Berlin. Anderhalb Jahre vor der Bundestagswahl kämpft die kleinste Ampelpartei ums Überleben – und nimmt auf SPD und Grüne kaum noch Rücksicht.

Als kleinste Kraft im Berliner Ampel-Bündnis hat die FDP in den vergangenen zweieinhalb Jahren eine beeindruckende Virtuosität darin entwickelt, die beiden anderen Koalitionsparteien zu piesacken und vor sich herzutreiben. Da werden mal eben längst getroffene Vereinbarungen aufgekündigt (Stichwort Pkw mit Verbrennungsmotor), gesetzliche Vorgaben ignoriert (Klimaschutzgesetz) und Prestige-Projekte der Partner kleingeschrumpft (Kindergrundsicherung).

Konsequenzen hat das nicht, denn SPD und Grüne brauchen die FDP. Allerdings nützt das Vorgehen auch den Liberalen selbst nicht, wie aktuelle Umfragen belegen: Wenn am Sonntag Bundestagswahl wäre, würden sie mit einiger Wahrscheinlichkeit aus dem Parlament fliegen. Die Partei befindet sich im neuerlichen Todeskampf. In dieser Situation versucht sie, ihr Profil als Wirtschaftspartei zu schärfen, um wenigstens die Kernklientel an sich zu binden.

FDP: Verstärktes Werben um die Kernklientel

So ist auch das Papier für eine „Wirtschaftswende“ zu verstehen, das die Parteispitze am Montag beschloss und das die Liberalen von den beiden anderen Koalitionspartnern abheben soll. Am kommenden Wochenende findet überdies ein FDP-Parteitag statt. Dann geht es auch darum, in der Kommunikation deutlich mehr Gelb aufzutragen.

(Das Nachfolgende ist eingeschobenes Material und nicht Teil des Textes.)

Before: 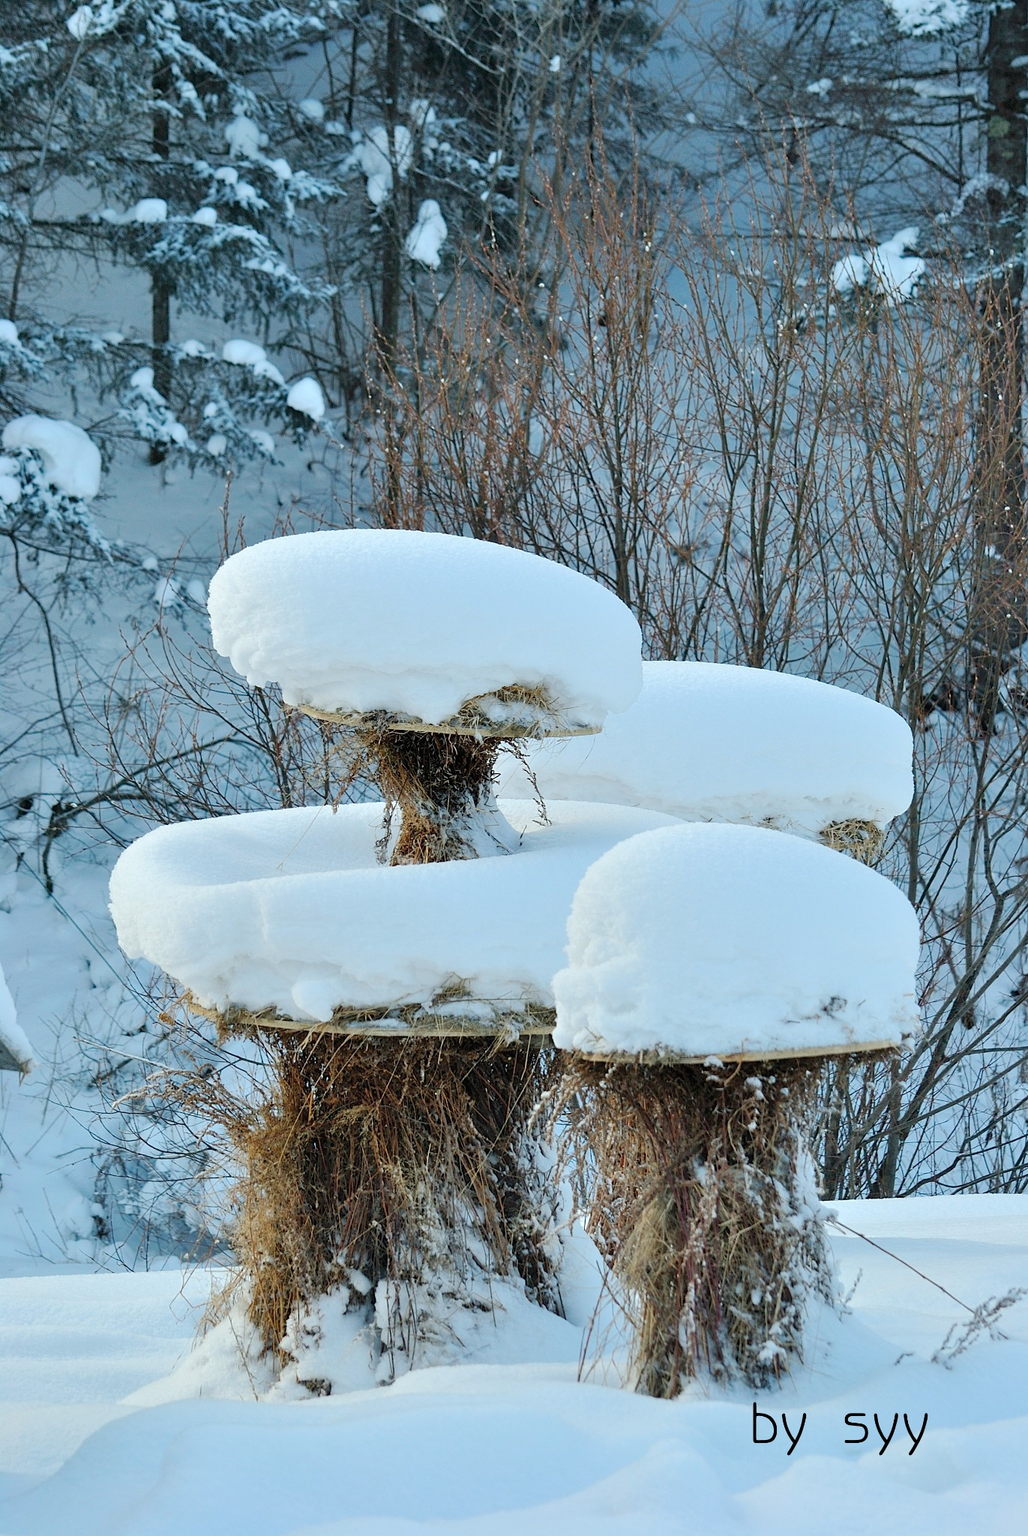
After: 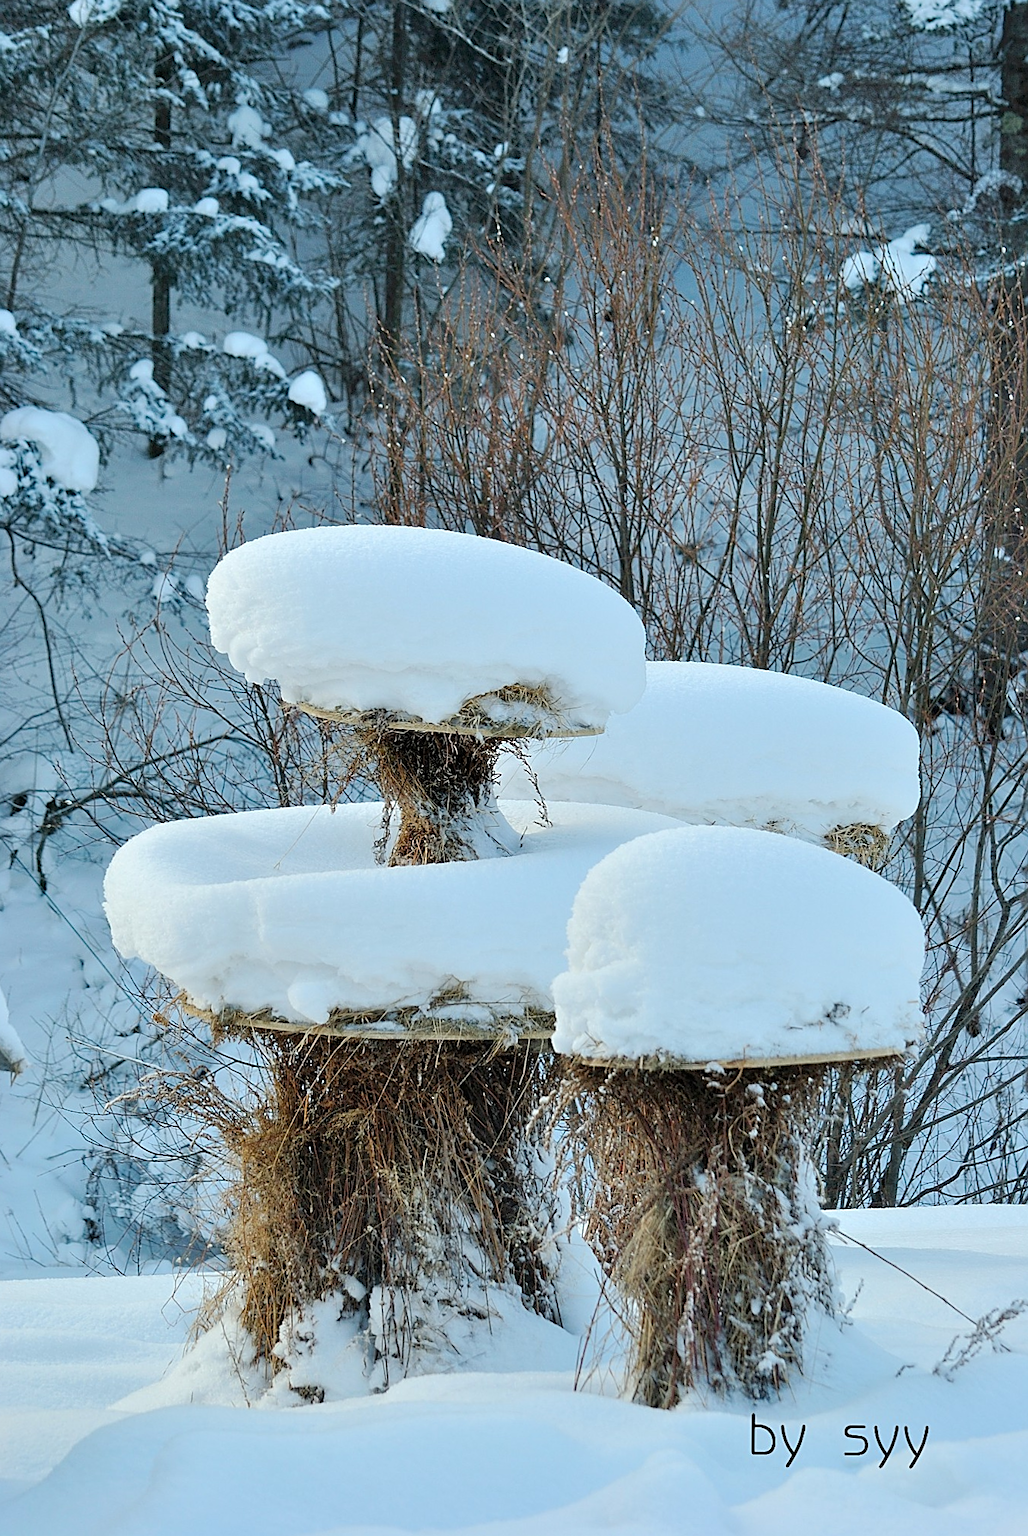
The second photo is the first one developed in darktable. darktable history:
sharpen: on, module defaults
crop and rotate: angle -0.5°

Politik-Korrespondent Thorsten Knuf
Politik-Korrespondent Thorsten Knuf © Funke Foto Services | Reto Klar

Es offenkundig: Anderthalb Jahre vor der nächsten regulären Bundeswahl beginnt bei den Regierungsparteien langsam, aber sicher die Planung für die Zeit nach der Ampel. Die FDP legt vor, SPD und Grüne werden vermutlich bald folgen. Bisher lautete die zentrale Frage stets, wie die Ampel aus dem Streitmodus herausfinden und ein neues Miteinander entwickeln kann. Jetzt stellt sich eher die Frage, ob sie das überhaupt noch will.